3. Efficiency: Behind the scenes, the library uses explicit substitutions (environments) to delay the execution of operations such as shifting and substitution. However, these environments are accessible to library users who would like fine control over when these operations.

4. Accessibility: This library comes with several examples demonstrating how to use it effectively. Many of these are also examples of programming with Dependent Haskell.

Examples

Calculi

1. Untyped lambda calculus

   Defines the syntax and substitution functions for the untyped lambda calculus. Uses these definitions to implement several interpreters.

2. Untyped lambda calculus with let rec and nested lets

   Example of advanced binding forms: recursive definitions and sequenced definitions.

3. Untyped lambda calculus with pattern matching

   Extends the lambda calculus example with pattern matching.

4. System F

   Working with two separate scopes (type and term variables) is tricky. This example shows one way to do it.

5. Pure System F

   An alternative way of defining System F, using one single syntactic class. Also demonstrates how to use the ScopedReader monad for typechecking and pretty-printing.
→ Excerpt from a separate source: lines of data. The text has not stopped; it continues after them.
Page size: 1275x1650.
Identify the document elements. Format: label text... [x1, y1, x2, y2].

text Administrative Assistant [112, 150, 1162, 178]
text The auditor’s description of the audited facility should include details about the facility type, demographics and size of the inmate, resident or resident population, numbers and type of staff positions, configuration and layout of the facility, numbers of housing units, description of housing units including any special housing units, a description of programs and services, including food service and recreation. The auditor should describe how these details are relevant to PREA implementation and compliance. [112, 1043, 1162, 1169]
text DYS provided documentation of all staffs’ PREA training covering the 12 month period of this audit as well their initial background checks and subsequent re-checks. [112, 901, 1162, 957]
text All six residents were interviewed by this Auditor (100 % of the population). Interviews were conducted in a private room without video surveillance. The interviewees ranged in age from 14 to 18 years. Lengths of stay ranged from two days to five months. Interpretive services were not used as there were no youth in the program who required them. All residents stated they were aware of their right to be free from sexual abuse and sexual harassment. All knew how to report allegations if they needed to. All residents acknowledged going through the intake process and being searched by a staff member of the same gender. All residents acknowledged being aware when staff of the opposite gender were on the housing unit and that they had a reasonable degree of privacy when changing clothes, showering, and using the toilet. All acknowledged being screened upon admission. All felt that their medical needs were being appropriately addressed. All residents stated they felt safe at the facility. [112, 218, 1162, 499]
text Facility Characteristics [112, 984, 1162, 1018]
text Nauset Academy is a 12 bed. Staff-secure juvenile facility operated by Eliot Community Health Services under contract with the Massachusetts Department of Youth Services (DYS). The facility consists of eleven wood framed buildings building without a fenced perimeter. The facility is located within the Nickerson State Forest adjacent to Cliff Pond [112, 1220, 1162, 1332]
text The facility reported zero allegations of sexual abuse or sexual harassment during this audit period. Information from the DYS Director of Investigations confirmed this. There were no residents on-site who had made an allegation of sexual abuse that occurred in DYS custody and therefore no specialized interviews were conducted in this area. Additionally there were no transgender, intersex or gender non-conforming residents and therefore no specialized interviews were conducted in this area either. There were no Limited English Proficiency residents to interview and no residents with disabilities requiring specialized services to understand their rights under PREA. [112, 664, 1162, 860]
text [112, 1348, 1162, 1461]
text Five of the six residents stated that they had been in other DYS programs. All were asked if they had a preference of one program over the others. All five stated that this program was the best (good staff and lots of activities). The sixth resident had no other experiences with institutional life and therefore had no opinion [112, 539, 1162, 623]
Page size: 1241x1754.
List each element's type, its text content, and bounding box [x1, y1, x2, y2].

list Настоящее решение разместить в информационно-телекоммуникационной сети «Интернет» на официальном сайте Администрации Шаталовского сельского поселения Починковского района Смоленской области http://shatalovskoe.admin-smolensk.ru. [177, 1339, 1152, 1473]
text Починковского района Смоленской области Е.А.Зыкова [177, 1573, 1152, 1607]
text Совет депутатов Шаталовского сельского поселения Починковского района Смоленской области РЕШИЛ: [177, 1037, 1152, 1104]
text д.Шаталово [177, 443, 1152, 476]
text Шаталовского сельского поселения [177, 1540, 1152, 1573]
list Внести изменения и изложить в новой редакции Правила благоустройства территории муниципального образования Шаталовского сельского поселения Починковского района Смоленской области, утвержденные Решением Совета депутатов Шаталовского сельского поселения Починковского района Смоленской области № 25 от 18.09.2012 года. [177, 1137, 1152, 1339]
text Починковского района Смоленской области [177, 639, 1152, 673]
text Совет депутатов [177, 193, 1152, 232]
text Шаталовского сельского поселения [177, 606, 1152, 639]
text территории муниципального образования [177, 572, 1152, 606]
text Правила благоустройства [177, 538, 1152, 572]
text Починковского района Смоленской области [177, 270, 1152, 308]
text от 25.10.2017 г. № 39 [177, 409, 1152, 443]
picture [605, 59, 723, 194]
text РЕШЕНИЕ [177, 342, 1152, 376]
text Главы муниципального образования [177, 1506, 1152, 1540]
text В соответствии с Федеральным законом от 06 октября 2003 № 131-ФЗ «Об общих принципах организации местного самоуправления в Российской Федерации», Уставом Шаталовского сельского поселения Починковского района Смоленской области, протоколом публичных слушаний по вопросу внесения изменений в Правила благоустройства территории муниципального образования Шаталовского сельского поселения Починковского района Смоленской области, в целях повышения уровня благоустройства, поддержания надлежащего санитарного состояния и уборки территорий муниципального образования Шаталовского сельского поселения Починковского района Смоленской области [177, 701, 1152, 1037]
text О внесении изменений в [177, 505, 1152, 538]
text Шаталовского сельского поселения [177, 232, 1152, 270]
6. Simple implementation of dependent types

   An implementation of a simple type checker for a dependent-type system. Language includes Pi and Sigma types.

7. Dependent Pattern Matching

   A dependent type system with nested, dependent pattern matching. Patterns may also include scoped terms.

8. Linear Lambda Calculus

   A linear version of the (simply typed) lambda calculus. Demonstrates how to thread a typing context using the ScopedState monad.

Working with well-scoped expressions

1. Scope checking

   Demonstrates how to convert a "named" (or nominal) expression to a well-scoped expression.

2. QuickCheck

   Demonstrates the use of well-scoped terms with QuickCheck.

3. HOAS

   Demonstrates how to layer a HOAS representation on top of a de Bruijn representation. Based on Conor McBride's "Classy Hack".

4. PatGen

   A variant of the Pat example, which demonstrates how generic programming can be used to derive some definitions.

Related libraries

• Bound

  Bound is the most closely related library. Like Rebound, it is a scope-safe approach to de Bruijn indices in Haskell. The key difference is that bound requires fewer language extensions by using nested datatypes instead of GADTs. Use this library if you would like to avoid extensions such as GADTs, DataKinds, and TypeFamilies.

• Unbound-Generics

  The Unbound library uses a locally-nameless reprsentation. Rebound draws inspiration for its design from the type-directed approach to the binding interface found in Unbound. However, Unbound is not not-scope safe. As a result it is easier to get started. However, working with a locally nameless representation requires a monad for fresh name generation. It also can be slow.

• Foil and Free Foil

  GHC internally uses a nominal representation of binding, where both bound and free variables are represented by names. In this approach, users must rename the bound variable in abstraction if it is already in the current scope.

• binder

  Uses HOAS.